Work task
Gather up every line from the entries below that uses the word "Streiktag".

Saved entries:
>>>
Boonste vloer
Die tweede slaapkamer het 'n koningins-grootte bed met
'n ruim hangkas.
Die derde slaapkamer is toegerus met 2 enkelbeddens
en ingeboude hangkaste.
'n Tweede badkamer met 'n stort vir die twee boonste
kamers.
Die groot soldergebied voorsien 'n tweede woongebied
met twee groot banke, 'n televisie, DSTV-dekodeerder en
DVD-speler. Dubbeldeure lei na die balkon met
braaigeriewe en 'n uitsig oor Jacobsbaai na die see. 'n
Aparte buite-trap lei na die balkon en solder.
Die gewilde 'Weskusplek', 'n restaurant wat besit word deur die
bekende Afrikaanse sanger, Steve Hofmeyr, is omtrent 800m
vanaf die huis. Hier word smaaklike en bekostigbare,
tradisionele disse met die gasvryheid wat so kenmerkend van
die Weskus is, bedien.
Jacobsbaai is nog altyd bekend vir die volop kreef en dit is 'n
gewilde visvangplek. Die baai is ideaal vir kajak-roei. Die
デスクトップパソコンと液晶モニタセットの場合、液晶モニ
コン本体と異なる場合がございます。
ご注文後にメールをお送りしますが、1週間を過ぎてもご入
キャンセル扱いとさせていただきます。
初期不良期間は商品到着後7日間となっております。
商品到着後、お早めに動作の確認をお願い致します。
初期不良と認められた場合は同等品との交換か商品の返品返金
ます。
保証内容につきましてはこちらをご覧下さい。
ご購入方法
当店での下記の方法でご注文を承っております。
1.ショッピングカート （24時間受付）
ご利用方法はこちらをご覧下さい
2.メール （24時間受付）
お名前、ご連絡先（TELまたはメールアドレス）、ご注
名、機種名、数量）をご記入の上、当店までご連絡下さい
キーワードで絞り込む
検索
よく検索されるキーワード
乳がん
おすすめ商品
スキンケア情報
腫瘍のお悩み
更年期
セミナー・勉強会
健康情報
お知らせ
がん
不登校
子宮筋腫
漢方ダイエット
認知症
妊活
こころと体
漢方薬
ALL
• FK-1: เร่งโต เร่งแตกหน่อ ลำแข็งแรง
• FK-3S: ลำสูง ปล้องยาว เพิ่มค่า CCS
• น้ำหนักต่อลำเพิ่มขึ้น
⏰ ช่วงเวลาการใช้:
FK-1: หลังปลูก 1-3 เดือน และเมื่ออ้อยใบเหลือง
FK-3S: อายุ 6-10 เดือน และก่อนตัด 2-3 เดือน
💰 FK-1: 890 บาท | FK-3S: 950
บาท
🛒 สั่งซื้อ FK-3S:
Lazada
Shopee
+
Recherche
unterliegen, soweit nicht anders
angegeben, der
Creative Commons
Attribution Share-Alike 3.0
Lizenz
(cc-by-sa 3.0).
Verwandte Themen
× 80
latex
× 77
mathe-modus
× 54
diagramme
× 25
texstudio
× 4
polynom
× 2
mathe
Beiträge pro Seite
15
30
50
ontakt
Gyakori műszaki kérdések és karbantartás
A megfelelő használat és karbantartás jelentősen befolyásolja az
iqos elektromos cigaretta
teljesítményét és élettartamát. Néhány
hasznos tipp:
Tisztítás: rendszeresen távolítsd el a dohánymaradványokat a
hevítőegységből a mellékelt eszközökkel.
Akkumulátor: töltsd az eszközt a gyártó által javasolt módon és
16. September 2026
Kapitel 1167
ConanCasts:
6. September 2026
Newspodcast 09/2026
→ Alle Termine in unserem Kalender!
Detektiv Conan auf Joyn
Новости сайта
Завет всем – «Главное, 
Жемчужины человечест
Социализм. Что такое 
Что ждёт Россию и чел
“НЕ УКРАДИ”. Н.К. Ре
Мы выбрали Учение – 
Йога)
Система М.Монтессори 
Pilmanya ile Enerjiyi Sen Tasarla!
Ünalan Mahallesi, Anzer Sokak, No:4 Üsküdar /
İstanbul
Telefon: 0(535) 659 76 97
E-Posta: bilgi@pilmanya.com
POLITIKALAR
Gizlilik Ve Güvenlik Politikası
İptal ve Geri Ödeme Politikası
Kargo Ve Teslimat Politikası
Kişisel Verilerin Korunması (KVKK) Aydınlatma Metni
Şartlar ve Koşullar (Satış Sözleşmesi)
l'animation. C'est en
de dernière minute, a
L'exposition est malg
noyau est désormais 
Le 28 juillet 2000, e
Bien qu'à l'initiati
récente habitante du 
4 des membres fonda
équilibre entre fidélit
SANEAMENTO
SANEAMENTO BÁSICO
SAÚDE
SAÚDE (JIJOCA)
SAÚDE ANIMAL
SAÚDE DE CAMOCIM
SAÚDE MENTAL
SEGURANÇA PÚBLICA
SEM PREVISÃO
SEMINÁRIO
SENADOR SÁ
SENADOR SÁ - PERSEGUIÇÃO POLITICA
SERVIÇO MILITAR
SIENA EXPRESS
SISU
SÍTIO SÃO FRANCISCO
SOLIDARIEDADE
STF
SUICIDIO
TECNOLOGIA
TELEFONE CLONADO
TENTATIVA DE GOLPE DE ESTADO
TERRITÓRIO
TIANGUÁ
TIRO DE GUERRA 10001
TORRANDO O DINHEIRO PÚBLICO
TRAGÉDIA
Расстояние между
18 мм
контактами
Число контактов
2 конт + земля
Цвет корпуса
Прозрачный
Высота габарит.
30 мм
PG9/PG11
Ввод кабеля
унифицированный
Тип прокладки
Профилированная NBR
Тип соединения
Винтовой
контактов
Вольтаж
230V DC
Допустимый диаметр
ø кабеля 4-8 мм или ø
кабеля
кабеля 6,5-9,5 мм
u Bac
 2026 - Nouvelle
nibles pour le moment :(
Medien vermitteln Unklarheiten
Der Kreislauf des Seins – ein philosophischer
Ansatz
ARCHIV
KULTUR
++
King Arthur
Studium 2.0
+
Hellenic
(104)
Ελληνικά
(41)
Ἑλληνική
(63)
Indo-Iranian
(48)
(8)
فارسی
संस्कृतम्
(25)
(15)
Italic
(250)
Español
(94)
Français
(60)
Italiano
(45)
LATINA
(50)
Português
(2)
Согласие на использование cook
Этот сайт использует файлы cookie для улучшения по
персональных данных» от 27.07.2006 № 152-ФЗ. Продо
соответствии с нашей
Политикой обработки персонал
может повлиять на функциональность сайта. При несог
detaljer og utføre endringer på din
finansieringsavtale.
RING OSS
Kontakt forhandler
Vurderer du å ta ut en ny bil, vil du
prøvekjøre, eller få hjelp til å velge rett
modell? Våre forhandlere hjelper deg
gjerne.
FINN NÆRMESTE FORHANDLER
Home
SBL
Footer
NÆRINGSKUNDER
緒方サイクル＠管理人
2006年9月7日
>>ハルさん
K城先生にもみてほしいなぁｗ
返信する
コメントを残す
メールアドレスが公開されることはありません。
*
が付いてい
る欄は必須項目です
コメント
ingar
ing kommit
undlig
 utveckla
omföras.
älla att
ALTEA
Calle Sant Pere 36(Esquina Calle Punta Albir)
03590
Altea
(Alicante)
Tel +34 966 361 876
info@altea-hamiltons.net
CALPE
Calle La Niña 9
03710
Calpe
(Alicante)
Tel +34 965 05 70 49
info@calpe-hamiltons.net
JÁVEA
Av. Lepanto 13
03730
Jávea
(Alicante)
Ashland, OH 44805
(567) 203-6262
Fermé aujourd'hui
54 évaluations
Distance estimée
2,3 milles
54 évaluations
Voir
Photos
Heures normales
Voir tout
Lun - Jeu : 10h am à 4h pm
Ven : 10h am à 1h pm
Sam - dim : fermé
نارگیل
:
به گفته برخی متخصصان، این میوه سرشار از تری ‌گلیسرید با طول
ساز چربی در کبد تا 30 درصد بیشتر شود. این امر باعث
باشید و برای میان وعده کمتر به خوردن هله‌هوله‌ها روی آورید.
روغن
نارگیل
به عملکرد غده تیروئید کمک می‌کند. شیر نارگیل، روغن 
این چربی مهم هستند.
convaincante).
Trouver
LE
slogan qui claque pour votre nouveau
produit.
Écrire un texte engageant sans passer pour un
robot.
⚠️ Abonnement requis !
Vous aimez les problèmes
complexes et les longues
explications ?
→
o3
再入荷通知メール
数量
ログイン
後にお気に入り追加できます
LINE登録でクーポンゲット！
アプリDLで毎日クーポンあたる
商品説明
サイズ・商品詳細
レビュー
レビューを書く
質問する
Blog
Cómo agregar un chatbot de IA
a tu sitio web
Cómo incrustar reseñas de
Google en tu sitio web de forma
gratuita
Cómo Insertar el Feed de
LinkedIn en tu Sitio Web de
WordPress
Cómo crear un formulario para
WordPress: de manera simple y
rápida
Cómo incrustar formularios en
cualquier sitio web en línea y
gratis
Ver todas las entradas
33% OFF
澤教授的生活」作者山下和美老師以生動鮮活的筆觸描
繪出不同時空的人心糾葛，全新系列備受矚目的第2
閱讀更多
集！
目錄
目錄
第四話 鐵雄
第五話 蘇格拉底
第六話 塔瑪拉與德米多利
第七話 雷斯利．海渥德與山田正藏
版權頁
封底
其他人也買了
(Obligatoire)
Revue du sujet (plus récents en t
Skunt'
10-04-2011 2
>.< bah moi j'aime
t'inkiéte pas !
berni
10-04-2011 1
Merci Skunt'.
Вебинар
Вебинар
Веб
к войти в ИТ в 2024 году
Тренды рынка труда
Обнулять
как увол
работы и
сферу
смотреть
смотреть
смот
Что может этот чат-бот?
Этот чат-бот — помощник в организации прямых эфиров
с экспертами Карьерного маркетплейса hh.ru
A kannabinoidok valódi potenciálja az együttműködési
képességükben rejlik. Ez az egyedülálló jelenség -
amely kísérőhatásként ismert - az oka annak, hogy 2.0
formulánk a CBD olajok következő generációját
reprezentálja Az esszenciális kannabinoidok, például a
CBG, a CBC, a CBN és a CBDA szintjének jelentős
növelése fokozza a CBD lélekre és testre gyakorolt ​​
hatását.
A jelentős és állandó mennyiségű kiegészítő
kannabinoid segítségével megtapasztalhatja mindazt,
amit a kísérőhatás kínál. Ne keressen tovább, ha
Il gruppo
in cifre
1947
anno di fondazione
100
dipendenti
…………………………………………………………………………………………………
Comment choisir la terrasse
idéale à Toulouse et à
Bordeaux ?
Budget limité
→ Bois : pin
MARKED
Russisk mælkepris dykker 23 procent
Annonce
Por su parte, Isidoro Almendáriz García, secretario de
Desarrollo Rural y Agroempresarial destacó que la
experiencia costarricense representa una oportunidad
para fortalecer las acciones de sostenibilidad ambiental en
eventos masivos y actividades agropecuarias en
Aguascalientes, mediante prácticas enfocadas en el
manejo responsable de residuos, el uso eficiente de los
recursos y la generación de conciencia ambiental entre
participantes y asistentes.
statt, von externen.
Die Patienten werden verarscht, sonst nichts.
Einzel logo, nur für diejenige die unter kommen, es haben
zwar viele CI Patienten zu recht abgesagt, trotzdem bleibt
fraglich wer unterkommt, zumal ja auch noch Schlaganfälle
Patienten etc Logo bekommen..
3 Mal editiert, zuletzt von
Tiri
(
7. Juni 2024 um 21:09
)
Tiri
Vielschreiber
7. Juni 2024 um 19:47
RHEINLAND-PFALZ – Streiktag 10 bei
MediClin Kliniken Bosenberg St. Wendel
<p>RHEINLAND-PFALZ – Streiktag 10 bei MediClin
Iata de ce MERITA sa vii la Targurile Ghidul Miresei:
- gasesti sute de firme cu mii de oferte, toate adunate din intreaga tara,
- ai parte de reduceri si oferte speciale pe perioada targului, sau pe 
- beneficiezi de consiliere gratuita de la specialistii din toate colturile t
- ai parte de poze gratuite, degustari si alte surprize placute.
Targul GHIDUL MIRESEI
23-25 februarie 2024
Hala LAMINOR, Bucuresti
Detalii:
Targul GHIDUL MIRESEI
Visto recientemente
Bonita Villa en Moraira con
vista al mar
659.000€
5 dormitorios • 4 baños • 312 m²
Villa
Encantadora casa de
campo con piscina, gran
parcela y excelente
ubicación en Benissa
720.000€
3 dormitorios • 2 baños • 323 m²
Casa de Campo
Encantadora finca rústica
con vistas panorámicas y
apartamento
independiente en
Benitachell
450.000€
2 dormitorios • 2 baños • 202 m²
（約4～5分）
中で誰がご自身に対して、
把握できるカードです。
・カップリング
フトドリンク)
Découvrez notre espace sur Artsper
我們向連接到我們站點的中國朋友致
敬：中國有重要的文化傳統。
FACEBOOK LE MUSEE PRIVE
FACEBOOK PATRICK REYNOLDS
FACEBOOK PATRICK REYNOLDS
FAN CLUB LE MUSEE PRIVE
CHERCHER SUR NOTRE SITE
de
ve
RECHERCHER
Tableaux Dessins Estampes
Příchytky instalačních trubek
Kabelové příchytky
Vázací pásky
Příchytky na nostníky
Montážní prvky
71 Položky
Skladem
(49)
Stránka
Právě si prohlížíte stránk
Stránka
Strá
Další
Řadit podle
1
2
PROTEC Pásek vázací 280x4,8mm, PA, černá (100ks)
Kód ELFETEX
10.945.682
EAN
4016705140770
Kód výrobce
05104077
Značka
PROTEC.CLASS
<<<
Expected output
RHEINLAND-PFALZ – Streiktag 10 bei
<p>RHEINLAND-PFALZ – Streiktag 10 bei MediClin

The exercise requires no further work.